There has been an argument that people were not “cross enough” about particular issues to come out and vote against the Government this time. And it can seem that while Sinn Féin excel at the politics of protest and outrage, they wouldn’t be able to butter any bread for you when it comes to the actual business of doing something constructive.

This has been an Achilles’ heel of Mary Lou’s. There has been lots of Sinn Fein noise and threatening of motions of no-confidence against government ministers. To be fair, in particular instances, such as the Government’s failure on homelessness, the moves against Housing Minister Eoghan Murphy are justified.

But looked at in the round, the party seems to be presenting to the public one neverending, in-your-face protest. This time last year, with the CervicalCheck controversy, we had a perfect example of how hyperbolic Mary Lou herself can be. There was so much material there for a politician to go on.

Being cynical, you might say it was particularly an opportunity for a female leader to show additional empathy and understanding, especially given how so many of her male counterparts were running around in a panic. But Mary Lou chose to push this to the limits and beyond.

In doing so, she added to the huge panic by spreading inaccurate information and stating that women’s lives had been “put in jeopardy by the HSE withholding information on false negative smears with the women”.

This was not true and it showed very poor judgement on her part to say it. Nor did she accept her bad judgement, when it was subsequently pointed out in the Scally Report.

Far too much of the reporting on Sinn Féin of late has been negative. There has been a shortage of material supplied, which has combined to make it look gaffe-prone and oftentimes offensive, such as the infamous Kingsmill bread episode.

Just this week, Maurice Quinlivan TD, the party’s jobs, enterprise, and innovation spokesman, settled an unfair dismissal case with a former parliamentary assistant.

He did win the case at its first hearing at the Workplace Relations Commission (WRC), last year, but Mary Roche had appealed the WRC decision to dismiss her claims. Then, far more importantly, there is the ongoing political standoff in the North.

Of course, all of the speculation about the additional internal difficulties that must come with being Sinn Fein leader can only be that, speculation — because while Sinn Fein members have certainly become more open than they used to be, when speaking privately, there can still be a cult-like adherence to the party line.

All the time, in the background, and never acknowledged, is the shadowy presence of those over the border, whom we suspect still hold significant power. In other words, Mary Lou is not really her own woman.

Who really knows what goes on, and who ultimately holds the whip hand?

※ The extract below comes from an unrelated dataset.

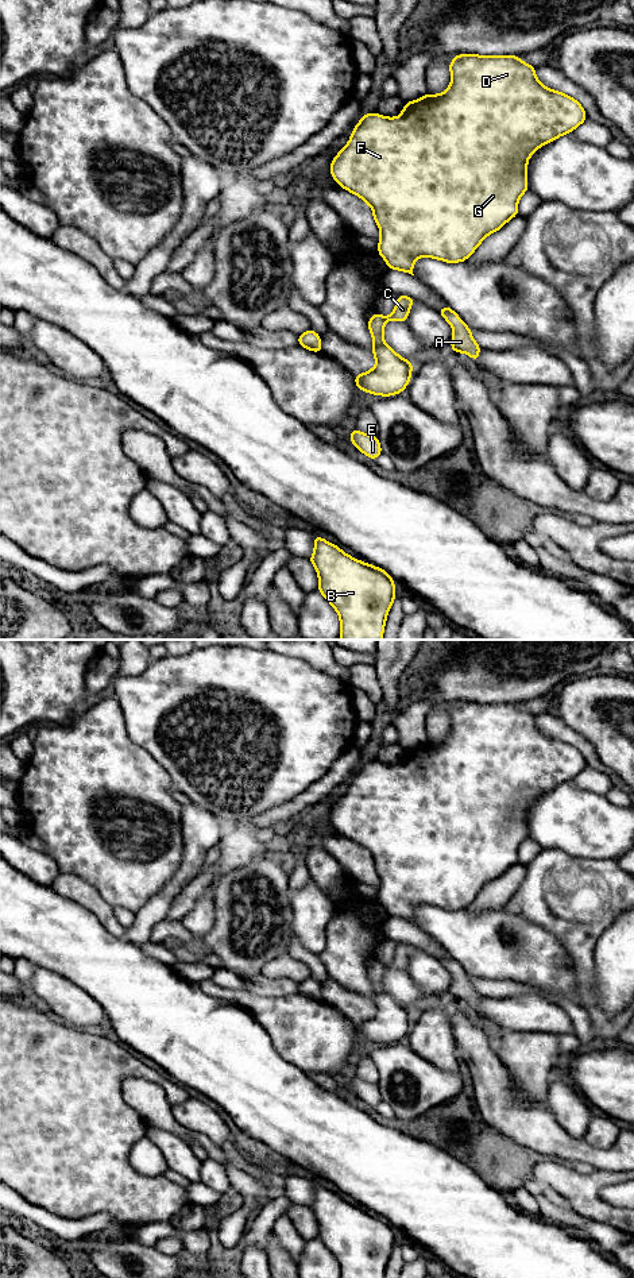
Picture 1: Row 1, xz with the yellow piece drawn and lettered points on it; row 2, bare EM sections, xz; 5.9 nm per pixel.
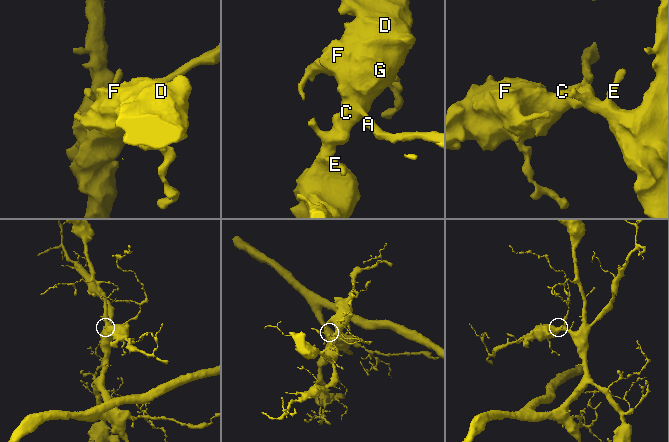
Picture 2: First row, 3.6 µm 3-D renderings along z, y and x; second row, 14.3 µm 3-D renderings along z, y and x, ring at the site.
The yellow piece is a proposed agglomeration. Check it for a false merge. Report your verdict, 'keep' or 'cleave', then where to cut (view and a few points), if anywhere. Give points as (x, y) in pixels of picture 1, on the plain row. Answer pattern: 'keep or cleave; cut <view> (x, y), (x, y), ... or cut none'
keep; cut none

Hearing Mary Lou sounding straight up and truthful about the election results is not just refreshing because she chose not to dissemble, but also because, all too often, when she speaks on certain issues, there is the sense of the other, unseen, shadowy presence, of the metaphorical hand on her shoulder.

This “presence” must also take responsibility for where the party has ended up. Mary Lou has been more than a year in the job and difficulties such as the allegations of bullying and handling of sex abuse allegations occurred front and centre on the watch of the party’s former leader, Gerry Adams.

Even without any of those complications, it was never, ever going to be easy to take over from such a figure as Adams, who was almost mythical to some.

If she is to fulfil her undoubted potential as a party leader, Mary Lou must stand on her own two feet and apply her intelligence and common sense in choosing a direction for Sinn Féin.

There have been slight changes of direction in recent years, more to the left, further towards the centre, sometimes in between. All the time, the edge of past violence clings to the party’s coattails. Mary Lou should look on this crisis as an opportunity.